-- Ziel der Übung --
Schreibe aus dem Text über Allergien bei Hund und Katze weiter unten einen Abschnitt wortgetreu ab. Setze bei den Worten „Gut zu behandeln“ ein und höre nach „Natur genießen können.“ auf.

-- Ausgewählter Textauszug --
━━━━━━━━
Allergien: Wenn es bei Hund und Katze juckt 30.04.2015 14:22

© panthermedia.net/Jan Drskovic

Endlich ist der Frühling da und die Menschen zieht es wieder ins Freie. Ebenso freuen sich Tiere über die Sonnenstrahlen, denn jetzt darf wieder draußen getollt werden. Wären da nicht die lästigen Allergien, an denen immer mehr Menschen leiden. Ebenso können Hund und Katze an diesen unangenehmen Krankheiten leiden.

Laut Experten leiden mittlerweile fünf Prozent der Tiere an Allergien. Symptome sind oftmals bei Hund und Katze starker Juckereiz, der eine Veränderung der Haut und des Fells zur Folge hat. Als Auslöser kommen dabei Nahrungsbestandteile, Hausstaub- oder Vorratsmilben sowie Pollen und Gräser in Betracht. Allergien gegen Flohspeichel sind ebenfalls häufig.

Gut zu behandeln sind Allergien gegen bestimmte Futtermittel, bei denen das Hundefutter und die Katzennahrung relativ einfach umzustellen sind. Die Tierfutterkiste bietet eine reichhaltige Auswahl für viele Bedürfnisse der Vierbeiner an, etwa getreidefreies Hundefutter. Bei einer Flohallergie helfen oftmals Mittel zur Bekämpfung selbiger und eine gute Fellpflege. Schwieriger wird es hingegen bei Allergien, denen die Tiere nicht entkommen können, etwa Pollen oder Hausstaubmilben. In diesem Fall ist der Gang zum Tierarzt unabdingbar und es muss mit Medikamenten oder einer Hyposensibilisierung gearbeitet werden. In jedem Fall sollte jedoch der Arzt aufgesucht werden, wenn der Halter etwas bemerkt. Wie beim Menschen wird im Zweifelsfall ein Allergietest durchgeführt und die Behandlung kann beginnen, sodass die Tiere bald schon wieder ihr Leben und die Natur genießen können.
━━━━━━━━
-- Angaben --
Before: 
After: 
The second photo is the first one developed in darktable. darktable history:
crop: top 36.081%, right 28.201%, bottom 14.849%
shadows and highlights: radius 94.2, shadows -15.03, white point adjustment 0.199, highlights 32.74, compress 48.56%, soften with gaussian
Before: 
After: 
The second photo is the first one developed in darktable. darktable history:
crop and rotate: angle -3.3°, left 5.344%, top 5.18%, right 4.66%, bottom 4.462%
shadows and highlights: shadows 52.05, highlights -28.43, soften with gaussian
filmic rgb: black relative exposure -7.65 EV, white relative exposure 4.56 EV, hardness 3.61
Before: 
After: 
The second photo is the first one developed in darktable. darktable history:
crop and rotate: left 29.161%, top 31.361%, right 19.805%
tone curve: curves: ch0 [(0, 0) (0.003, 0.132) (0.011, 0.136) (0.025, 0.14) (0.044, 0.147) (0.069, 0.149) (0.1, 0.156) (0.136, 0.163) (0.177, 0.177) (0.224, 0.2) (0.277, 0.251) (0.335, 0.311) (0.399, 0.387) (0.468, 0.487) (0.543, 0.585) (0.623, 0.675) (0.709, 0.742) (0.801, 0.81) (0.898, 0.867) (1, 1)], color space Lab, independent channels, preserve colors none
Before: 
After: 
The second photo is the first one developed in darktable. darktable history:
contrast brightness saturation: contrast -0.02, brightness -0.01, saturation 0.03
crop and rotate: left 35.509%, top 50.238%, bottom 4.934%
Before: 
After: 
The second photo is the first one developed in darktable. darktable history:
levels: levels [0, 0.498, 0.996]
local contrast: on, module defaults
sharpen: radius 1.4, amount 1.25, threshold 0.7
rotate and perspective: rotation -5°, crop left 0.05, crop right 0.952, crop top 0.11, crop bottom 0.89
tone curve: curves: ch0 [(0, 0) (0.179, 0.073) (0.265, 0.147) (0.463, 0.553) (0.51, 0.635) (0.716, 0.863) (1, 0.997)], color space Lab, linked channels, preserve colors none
━━━━━━━━
-- Lösung dieser Aufgabe --
Gut zu behandeln sind Allergien gegen bestimmte Futtermittel, bei denen das Hundefutter und die Katzennahrung relativ einfach umzustellen sind. Die Tierfutterkiste bietet eine reichhaltige Auswahl für viele Bedürfnisse der Vierbeiner an, etwa getreidefreies Hundefutter. Bei einer Flohallergie helfen oftmals Mittel zur Bekämpfung selbiger und eine gute Fellpflege. Schwieriger wird es hingegen bei Allergien, denen die Tiere nicht entkommen können, etwa Pollen oder Hausstaubmilben. In diesem Fall ist der Gang zum Tierarzt unabdingbar und es muss mit Medikamenten oder einer Hyposensibilisierung gearbeitet werden. In jedem Fall sollte jedoch der Arzt aufgesucht werden, wenn der Halter etwas bemerkt. Wie beim Menschen wird im Zweifelsfall ein Allergietest durchgeführt und die Behandlung kann beginnen, sodass die Tiere bald schon wieder ihr Leben und die Natur genießen können.